[EXERCISE REQUIREMENTS] Look through the data below. Show each line where the string "Fill" occurs.

[INFORMATION SHOWN]
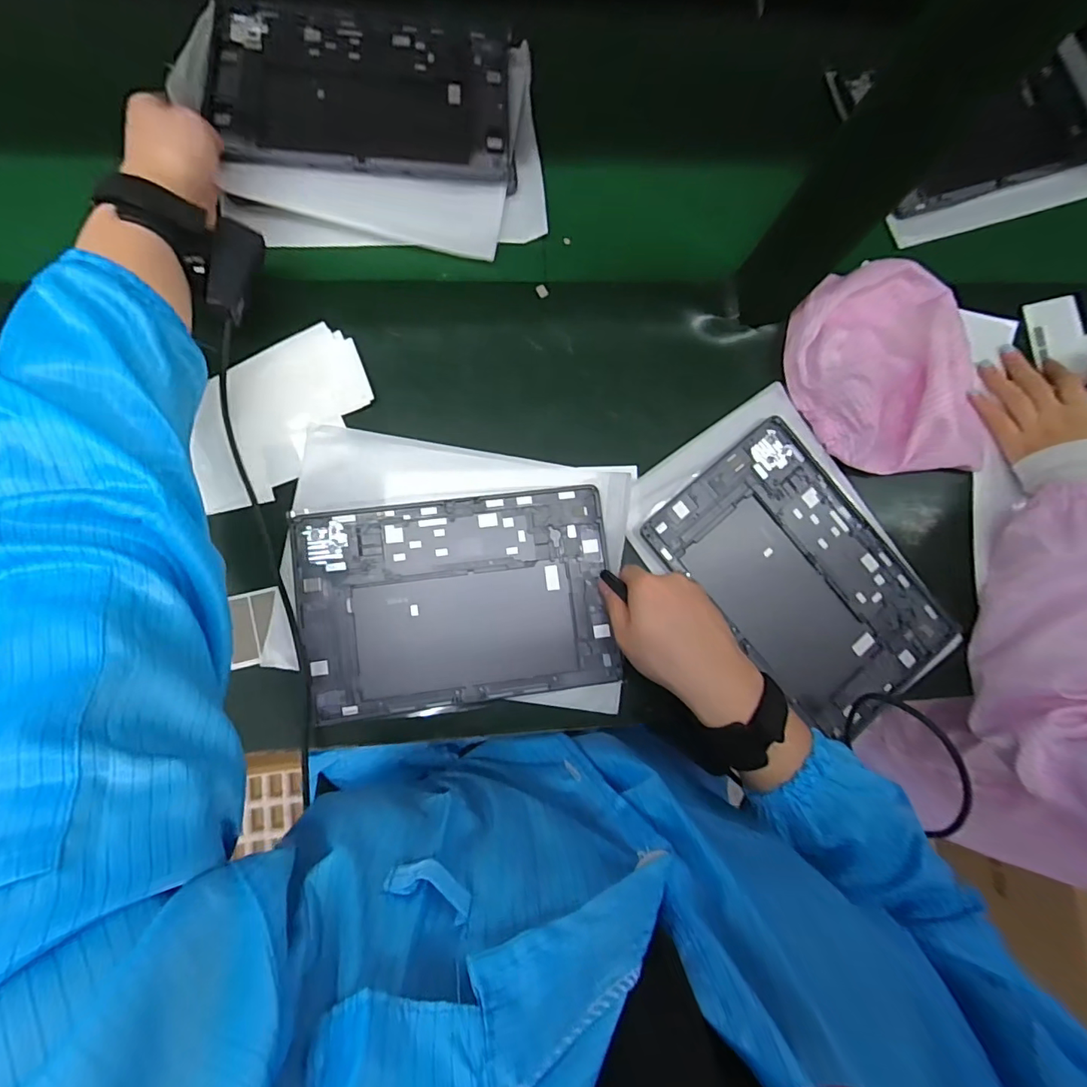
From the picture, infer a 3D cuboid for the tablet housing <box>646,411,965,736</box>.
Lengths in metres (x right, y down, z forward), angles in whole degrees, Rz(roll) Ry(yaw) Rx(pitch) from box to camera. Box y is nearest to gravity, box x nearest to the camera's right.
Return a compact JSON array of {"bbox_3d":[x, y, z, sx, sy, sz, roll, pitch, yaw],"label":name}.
[{"bbox_3d":[0.228,0.031,0.450,0.163,0.011,0.250,-41,86,-8],"label":"tablet housing"}]

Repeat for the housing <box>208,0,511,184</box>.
[{"bbox_3d":[-0.159,-0.409,0.461,0.254,0.007,0.178,0,78,-7],"label":"housing"}]

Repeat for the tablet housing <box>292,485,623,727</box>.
[{"bbox_3d":[-0.070,0.047,0.427,0.249,0.008,0.167,-6,83,-5],"label":"tablet housing"}]

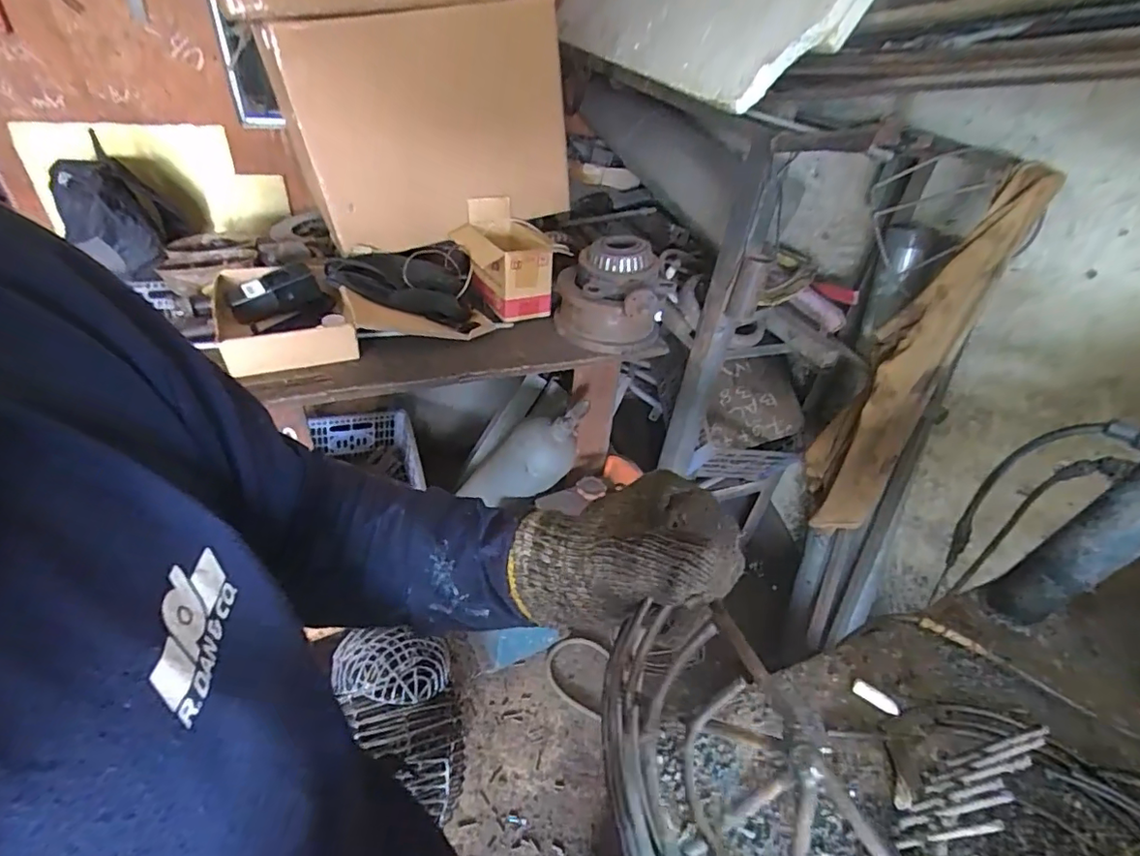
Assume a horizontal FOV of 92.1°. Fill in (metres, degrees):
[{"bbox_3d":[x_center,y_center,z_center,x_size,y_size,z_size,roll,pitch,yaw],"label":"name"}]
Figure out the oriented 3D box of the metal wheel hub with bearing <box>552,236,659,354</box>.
[{"bbox_3d":[0.074,-0.269,1.115,0.205,0.172,0.187,5,40,-4],"label":"metal wheel hub with bearing"}]

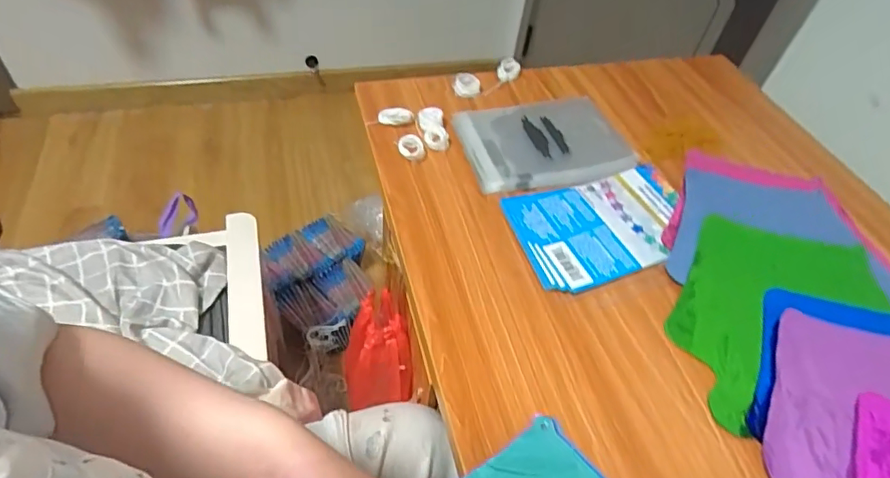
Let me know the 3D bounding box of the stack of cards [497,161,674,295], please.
[{"bbox_3d":[0.161,-0.016,0.514,0.190,0.009,0.118,-14,53,-17],"label":"stack of cards"}]

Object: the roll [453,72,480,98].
[{"bbox_3d":[0.029,-0.194,0.649,0.034,0.030,0.017,3,42,-12],"label":"roll"}]

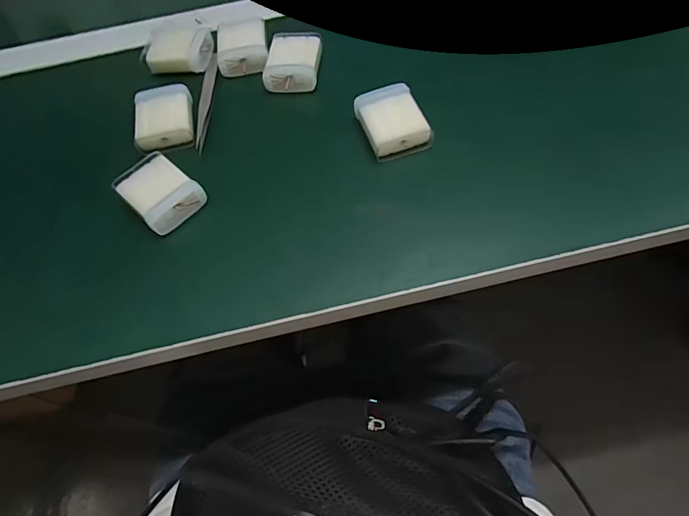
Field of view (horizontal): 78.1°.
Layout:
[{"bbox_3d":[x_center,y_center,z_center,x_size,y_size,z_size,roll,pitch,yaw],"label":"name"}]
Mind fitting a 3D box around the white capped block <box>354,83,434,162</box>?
[{"bbox_3d":[0.033,-0.099,0.307,0.043,0.022,0.049,-18,58,-6],"label":"white capped block"}]

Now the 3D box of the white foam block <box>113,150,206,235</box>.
[{"bbox_3d":[-0.128,-0.047,0.292,0.050,0.017,0.041,37,68,24],"label":"white foam block"}]

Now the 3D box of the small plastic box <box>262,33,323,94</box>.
[{"bbox_3d":[-0.041,-0.160,0.348,0.041,0.017,0.057,4,59,7],"label":"small plastic box"}]

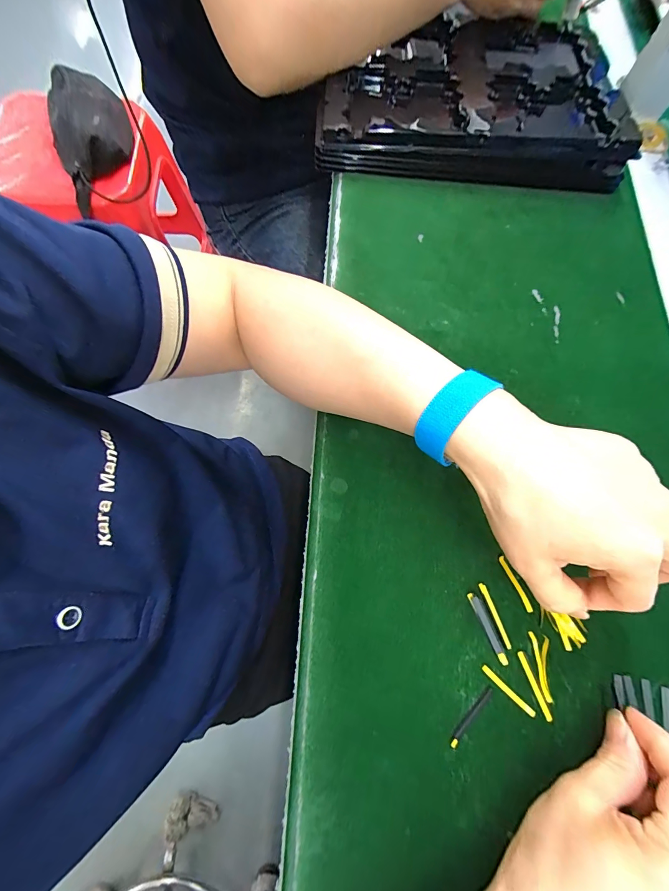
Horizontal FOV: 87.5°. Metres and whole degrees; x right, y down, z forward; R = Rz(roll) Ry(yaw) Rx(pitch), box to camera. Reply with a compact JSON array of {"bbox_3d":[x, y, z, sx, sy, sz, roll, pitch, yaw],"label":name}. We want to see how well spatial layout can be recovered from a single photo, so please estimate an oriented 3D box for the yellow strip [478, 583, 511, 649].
[{"bbox_3d":[0.106,0.112,0.229,0.004,0.004,0.041,-19,75,-7],"label":"yellow strip"}]

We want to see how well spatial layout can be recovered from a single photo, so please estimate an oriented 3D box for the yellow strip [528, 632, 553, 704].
[{"bbox_3d":[0.133,0.141,0.222,0.011,0.004,0.038,1,73,-1],"label":"yellow strip"}]

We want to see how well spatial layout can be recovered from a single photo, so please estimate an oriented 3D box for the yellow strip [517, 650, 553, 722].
[{"bbox_3d":[0.126,0.151,0.219,0.004,0.004,0.040,-18,75,-7],"label":"yellow strip"}]

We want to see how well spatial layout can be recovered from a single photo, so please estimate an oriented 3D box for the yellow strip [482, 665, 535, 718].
[{"bbox_3d":[0.108,0.153,0.217,0.038,0.004,0.005,42,76,10],"label":"yellow strip"}]

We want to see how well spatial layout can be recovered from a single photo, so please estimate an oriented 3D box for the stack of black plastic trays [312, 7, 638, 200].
[{"bbox_3d":[0.131,-0.367,0.357,0.284,0.040,0.211,2,73,-1],"label":"stack of black plastic trays"}]

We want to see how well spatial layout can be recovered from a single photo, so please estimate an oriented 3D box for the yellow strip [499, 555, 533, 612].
[{"bbox_3d":[0.123,0.094,0.236,0.005,0.004,0.038,-23,75,-8],"label":"yellow strip"}]

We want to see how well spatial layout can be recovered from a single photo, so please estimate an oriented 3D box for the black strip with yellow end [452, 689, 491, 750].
[{"bbox_3d":[0.084,0.166,0.213,0.039,0.004,0.005,-42,79,-13],"label":"black strip with yellow end"}]

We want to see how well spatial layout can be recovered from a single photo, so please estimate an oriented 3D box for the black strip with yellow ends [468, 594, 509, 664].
[{"bbox_3d":[0.100,0.119,0.227,0.006,0.004,0.045,-22,75,-8],"label":"black strip with yellow ends"}]

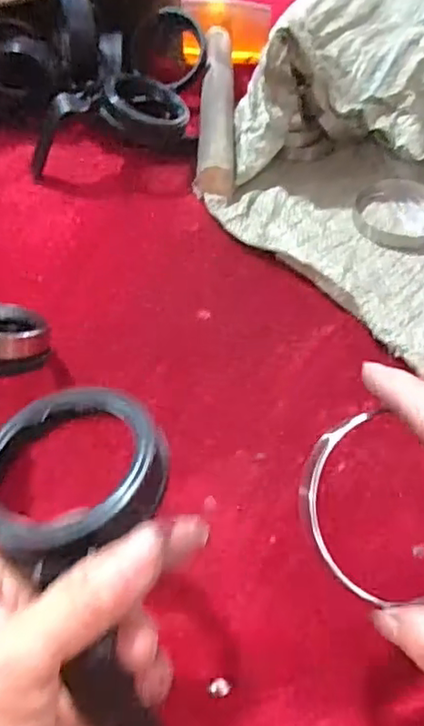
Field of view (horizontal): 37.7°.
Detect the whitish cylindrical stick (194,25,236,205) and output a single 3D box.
[{"bbox_3d":[0.006,-0.225,0.540,0.030,0.028,0.232,2,50,0],"label":"whitish cylindrical stick"}]

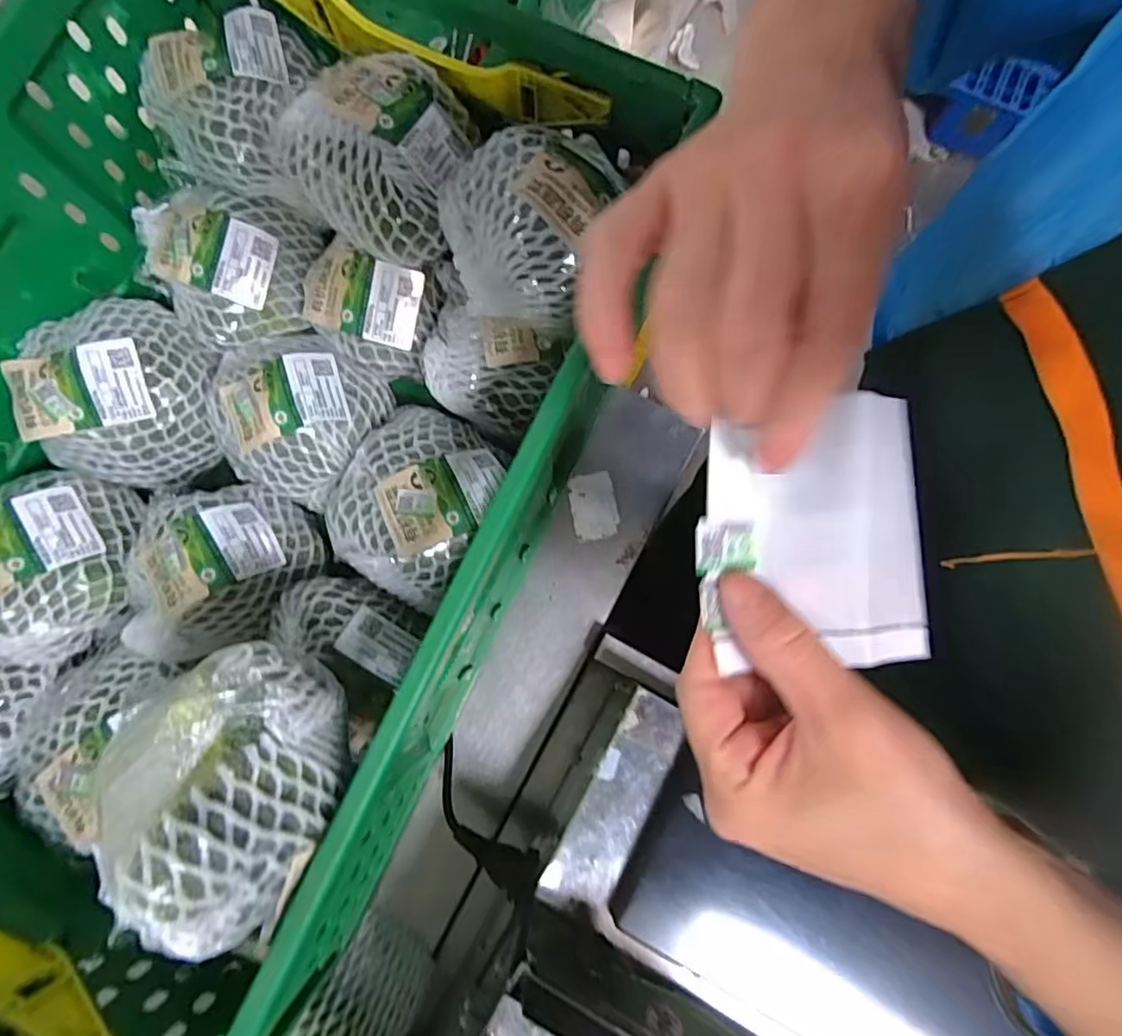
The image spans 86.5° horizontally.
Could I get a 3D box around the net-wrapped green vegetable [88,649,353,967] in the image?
[{"bbox_3d":[-0.152,0.118,0.268,0.097,0.086,0.119,-34,82,-6],"label":"net-wrapped green vegetable"}]

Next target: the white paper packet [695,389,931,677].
[{"bbox_3d":[0.086,0.003,0.205,0.078,0.009,0.090,-1,80,-1],"label":"white paper packet"}]

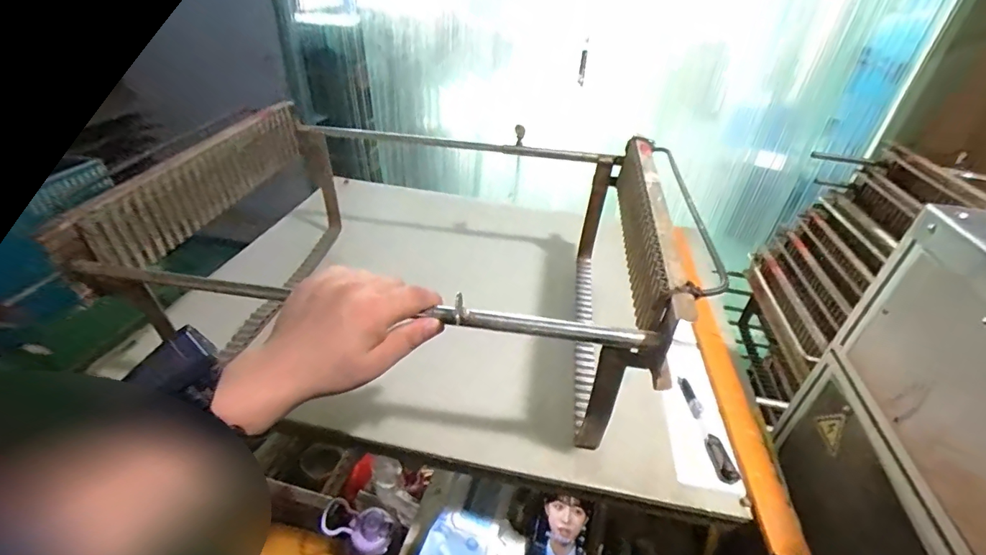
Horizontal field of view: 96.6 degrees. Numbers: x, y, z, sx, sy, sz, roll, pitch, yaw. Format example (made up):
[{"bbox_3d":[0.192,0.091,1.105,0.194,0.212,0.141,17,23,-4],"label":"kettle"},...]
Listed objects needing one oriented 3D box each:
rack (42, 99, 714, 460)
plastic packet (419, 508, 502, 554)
[{"bbox_3d":[-0.096,-0.036,0.560,0.555,0.224,0.398,8,36,6],"label":"rack"},{"bbox_3d":[-0.040,0.348,0.556,0.101,0.057,0.063,14,37,14],"label":"plastic packet"}]

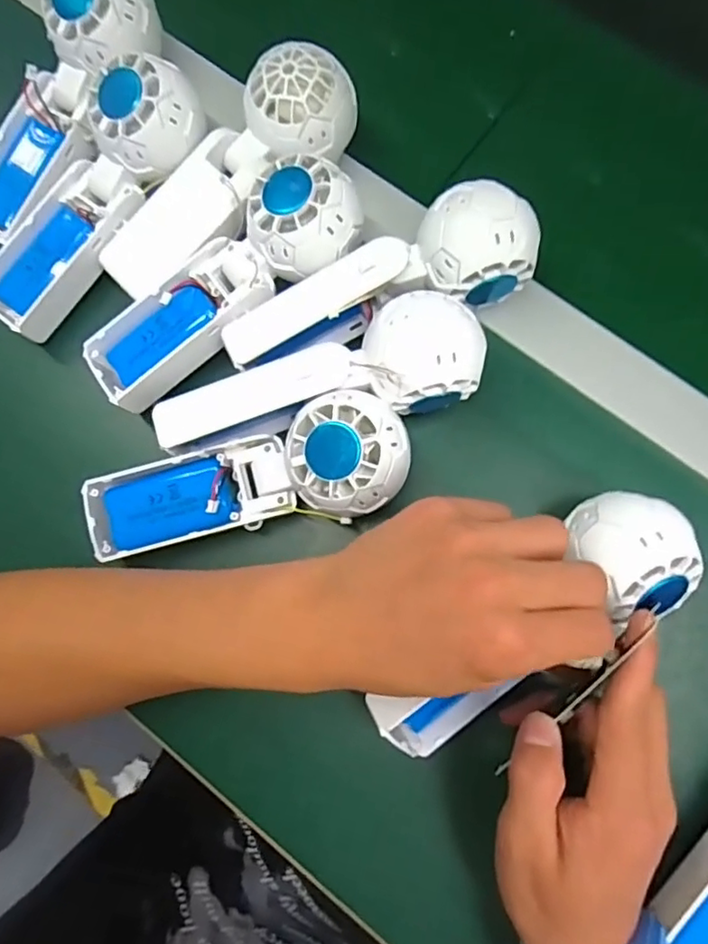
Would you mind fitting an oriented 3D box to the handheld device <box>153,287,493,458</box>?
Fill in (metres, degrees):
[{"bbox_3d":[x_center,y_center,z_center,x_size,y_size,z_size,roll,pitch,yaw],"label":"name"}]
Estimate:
[{"bbox_3d":[-0.018,-0.051,0.313,0.174,0.049,0.056,-10,80,2],"label":"handheld device"}]

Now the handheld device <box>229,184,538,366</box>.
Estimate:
[{"bbox_3d":[0.014,-0.097,0.322,0.174,0.061,0.051,-20,80,0],"label":"handheld device"}]

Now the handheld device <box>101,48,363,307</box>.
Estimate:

[TASK RESULT]
Assume a horizontal FOV of 92.1°. Fill in (metres, degrees):
Fill in (metres, degrees):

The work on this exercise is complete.